NORTH CHATHAM — A just-published study led by researcher Megan Winton of the Atlantic White Shark Conservancy concludes that white sharks in local waters spend nearly half of their time in waters 15 feet deep or shallower. The research signals that, while rare, encounters between white sharks and people are a regular possibility.
“These sharks are here and they spend a lot of time in shallow water when they are here,” she said. When people go to the beach, “they should realize that there is likely a shark around somewhere.”
To assess the extent of potential overlap between sharks and recreational water users, scientists from the Conservancy, Arizona State University, and the Massachusetts Division of Marine Fisheries examined tagging data to determine how much time white sharks spend in shallow water close to shore. The study, which was published in the journal Wildlife Research, found that white sharks off Cape Cod spent almost half of their time at depths of 15 feet or less. Although the overall risk posed to humans by white sharks is low, there is a high potential for overlap between white sharks and recreational water users, and the results have clear implications for shark-related public safety practices in the region.
“White sharks are regularly spotted off our coastline during the summer and fall, the peak of Cape Cod’s tourist season, but until now we didn’t know just how much time they spent in shallow water close to shore,” Winton said. She and her coauthors, James Sulikowski and Greg Skomal, analyzed data from tagging trips off the Cape during the summer and fall of 2017. The tags revealed that sharks spent 95 percent of their tracked times at depths of less than 100 feet and water temperatures ranging from 48 to 69 degrees. While they spent 47 percent of their time in 15 feet or water or less, white sharks frequently traveled further out, alternating between the surf zone and deeper offshore waters.
The sample size for the study was small, with only eight of the tags reporting usable data. “It’s always a tough thing when you’re putting really high-tech equipment out in the ocean,” Winton said, particularly if the equipment is fastened to a large, highly-mobile animal. “Funding is always a limiting constraint,” and while the tags are not inexpensive, “we were very strategic about the tags that went out,” she said.
Acoustic tags were used to alert scientists to the presence of certain sharks in local waters, and pop-up satellite archival transmitting (PSAT) tags provided detailed information about water temperature and depth. While this study focused on how much time white sharks spend in shallow waters, other research is underway to understand what they are doing and how they are hunting when they are here, Winton said.

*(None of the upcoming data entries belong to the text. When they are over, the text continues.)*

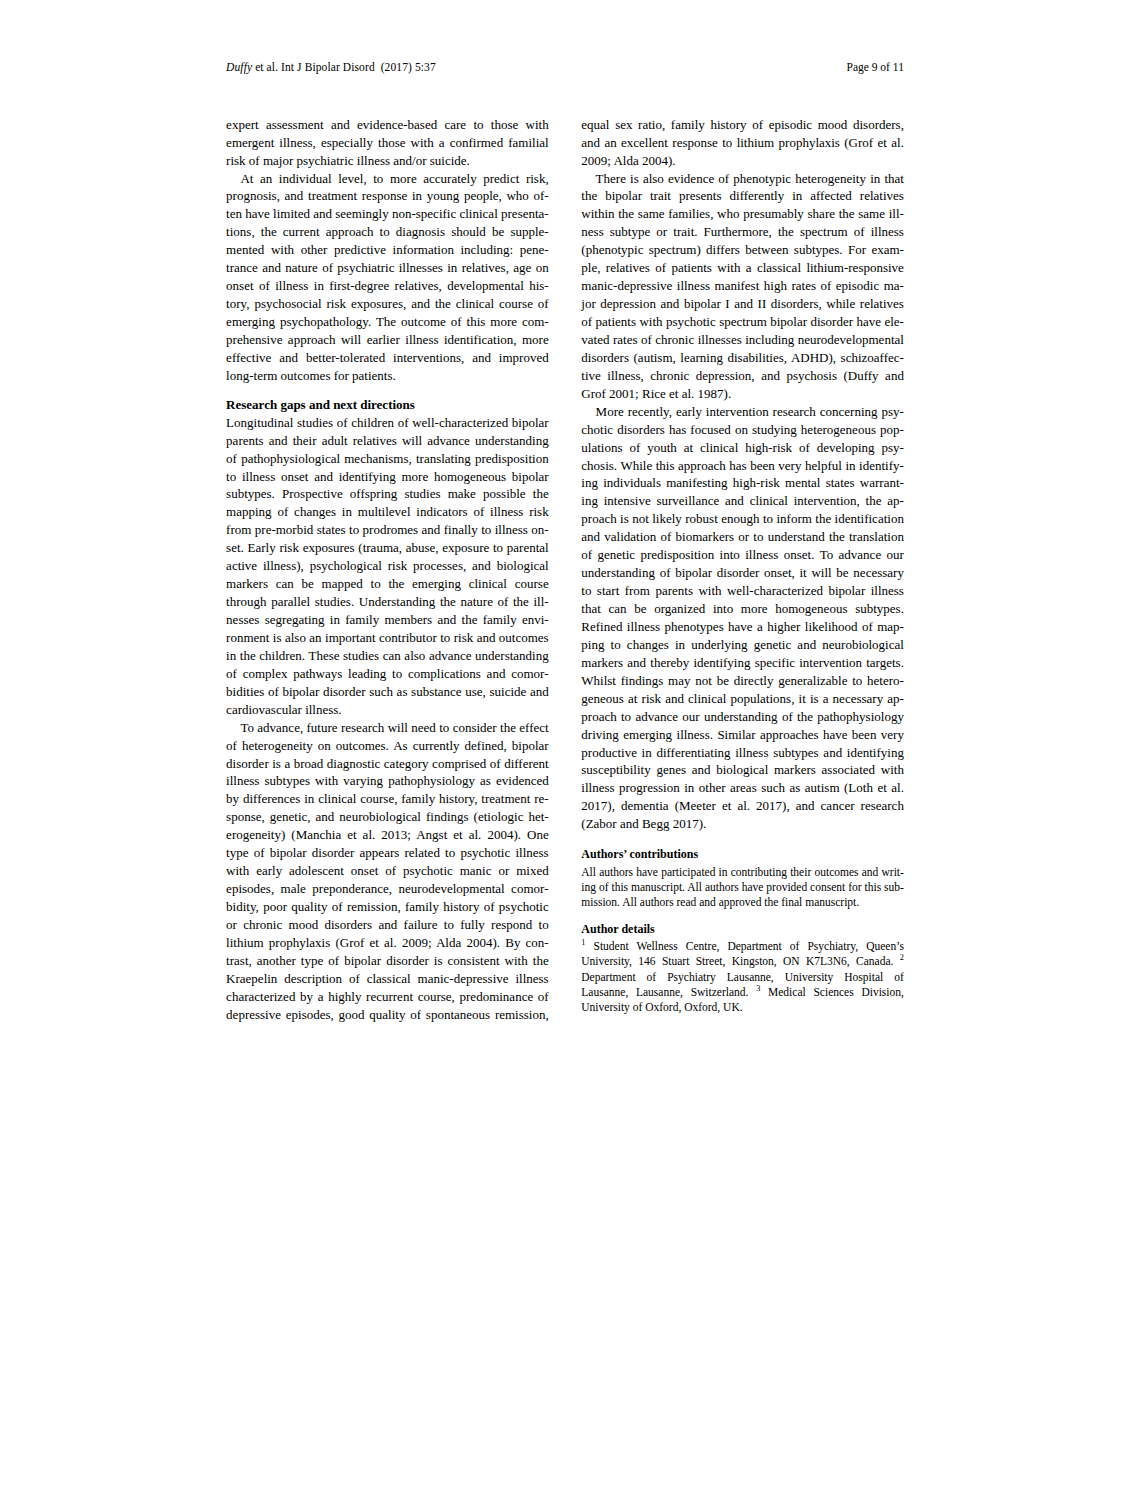Duffy et al. Int J Bipolar Disord (2017) 5:37
Page 9 of 11
expert assessment and evidence-based care to those with emergent illness, especially those with a confirmed familial risk of major psychiatric illness and/or suicide.
At an individual level, to more accurately predict risk, prognosis, and treatment response in young people, who often have limited and seemingly non-specific clinical presentations, the current approach to diagnosis should be supplemented with other predictive information including: penetrance and nature of psychiatric illnesses in relatives, age on onset of illness in first-degree relatives, developmental history, psychosocial risk exposures, and the clinical course of emerging psychopathology. The outcome of this more comprehensive approach will earlier illness identification, more effective and better-tolerated interventions, and improved long-term outcomes for patients.
Research gaps and next directions
Longitudinal studies of children of well-characterized bipolar parents and their adult relatives will advance understanding of pathophysiological mechanisms, translating predisposition to illness onset and identifying more homogeneous bipolar subtypes. Prospective offspring studies make possible the mapping of changes in multilevel indicators of illness risk from pre-morbid states to prodromes and finally to illness onset. Early risk exposures (trauma, abuse, exposure to parental active illness), psychological risk processes, and biological markers can be mapped to the emerging clinical course through parallel studies. Understanding the nature of the illnesses segregating in family members and the family environment is also an important contributor to risk and outcomes in the children. These studies can also advance understanding of complex pathways leading to complications and comorbidities of bipolar disorder such as substance use, suicide and cardiovascular illness.
To advance, future research will need to consider the effect of heterogeneity on outcomes. As currently defined, bipolar disorder is a broad diagnostic category comprised of different illness subtypes with varying pathophysiology as evidenced by differences in clinical course, family history, treatment response, genetic, and neurobiological findings (etiologic heterogeneity) (Manchia et al. 2013; Angst et al. 2004). One type of bipolar disorder appears related to psychotic illness with early adolescent onset of psychotic manic or mixed episodes, male preponderance, neurodevelopmental comorbidity, poor quality of remission, family history of psychotic or chronic mood disorders and failure to fully respond to lithium prophylaxis (Grof et al. 2009; Alda 2004). By contrast, another type of bipolar disorder is consistent with the Kraepelin description of classical manic-depressive illness characterized by a highly recurrent course, predominance of depressive episodes, good quality of spontaneous remission, equal sex ratio, family history of episodic mood disorders, and an excellent response to lithium prophylaxis (Grof et al. 2009; Alda 2004).
There is also evidence of phenotypic heterogeneity in that the bipolar trait presents differently in affected relatives within the same families, who presumably share the same illness subtype or trait. Furthermore, the spectrum of illness (phenotypic spectrum) differs between subtypes. For example, relatives of patients with a classical lithium-responsive manic-depressive illness manifest high rates of episodic major depression and bipolar I and II disorders, while relatives of patients with psychotic spectrum bipolar disorder have elevated rates of chronic illnesses including neurodevelopmental disorders (autism, learning disabilities, ADHD), schizoaffective illness, chronic depression, and psychosis (Duffy and Grof 2001; Rice et al. 1987).
More recently, early intervention research concerning psychotic disorders has focused on studying heterogeneous populations of youth at clinical high-risk of developing psychosis. While this approach has been very helpful in identifying individuals manifesting high-risk mental states warranting intensive surveillance and clinical intervention, the approach is not likely robust enough to inform the identification and validation of biomarkers or to understand the translation of genetic predisposition into illness onset. To advance our understanding of bipolar disorder onset, it will be necessary to start from parents with well-characterized bipolar illness that can be organized into more homogeneous subtypes. Refined illness phenotypes have a higher likelihood of mapping to changes in underlying genetic and neurobiological markers and thereby identifying specific intervention targets. Whilst findings may not be directly generalizable to heterogeneous at risk and clinical populations, it is a necessary approach to advance our understanding of the pathophysiology driving emerging illness. Similar approaches have been very productive in differentiating illness subtypes and identifying susceptibility genes and biological markers associated with illness progression in other areas such as autism (Loth et al. 2017), dementia (Meeter et al. 2017), and cancer research (Zabor and Begg 2017).
Authors’ contributions
All authors have participated in contributing their outcomes and writing of this manuscript. All authors have provided consent for this submission. All authors read and approved the final manuscript.
Author details
1 Student Wellness Centre, Department of Psychiatry, Queen’s University, 146 Stuart Street, Kingston, ON K7L3N6, Canada. 2 Department of Psychiatry Lausanne, University Hospital of Lausanne, Lausanne, Switzerland. 3 Medical Sciences Division, University of Oxford, Oxford, UK.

“I like to describe it as, we’re giving smartphones to sharks,” she said. The more sophisticated tags are equipped with accelerometers that show the animal’s fine-scale movements and orientation, and have cameras to show what the sharks are doing at any given time.
“They don’t spend all of their time eating,” she said. Sharks are sometimes in local waters for a few months at a time, and the next studies should illustrate what they are doing when they are not feeding. Better understanding how white sharks interact with their environment might explain their predatory behaviors, possibly illuminating “what might be the most high-risk period for recreational water users off the Cape,” Winton said.
But as for this study, Winton said she hopes the results will simply improve beachgoers’ awareness of sharks. Since 2012, there have been four attacks by white sharks on humans in local waters, one of which claimed the life of 26-year-old Arthur Medici at Newcomb Hollow Beach in Wellfleet. Beachgoers in many Cape towns are greeted by large signs touting shark safety, and lifeguards and beach staff spend time educating visitors about sharks, but some people have trouble putting the risk into perspective.
“They realize that white sharks occur here, but they don’t realize how close to shore they occur,” Winton said. By increasing awareness, “people can proactively modify their behavior,” she said.
The study also showed that sharks were slightly more likely to occupy shallow depths at night during the new moon. That seems to reinforce the fact that sharks are opportunistic predators that rely on visual cues, she said. It underscores the need for swimmers and beachgoers to avoid being in the water at night and when there is little ambient light, or when the water clarity is poor.
The study’s findings reinforce the need for beachgoers to follow all of the shark safety rules, Atlantic White Shark Conservancy CEO Cynthia Wigren said.
“The results of this study have greatly improved our understanding of white shark behavior near swimming beaches,” she said. “It’s important to remember that the overall risk posed to humans by white sharks is low, but people should be aware that white sharks are present along Cape Cod’s beaches during the summer and fall and proactively modify their behavior to reduce their risk.”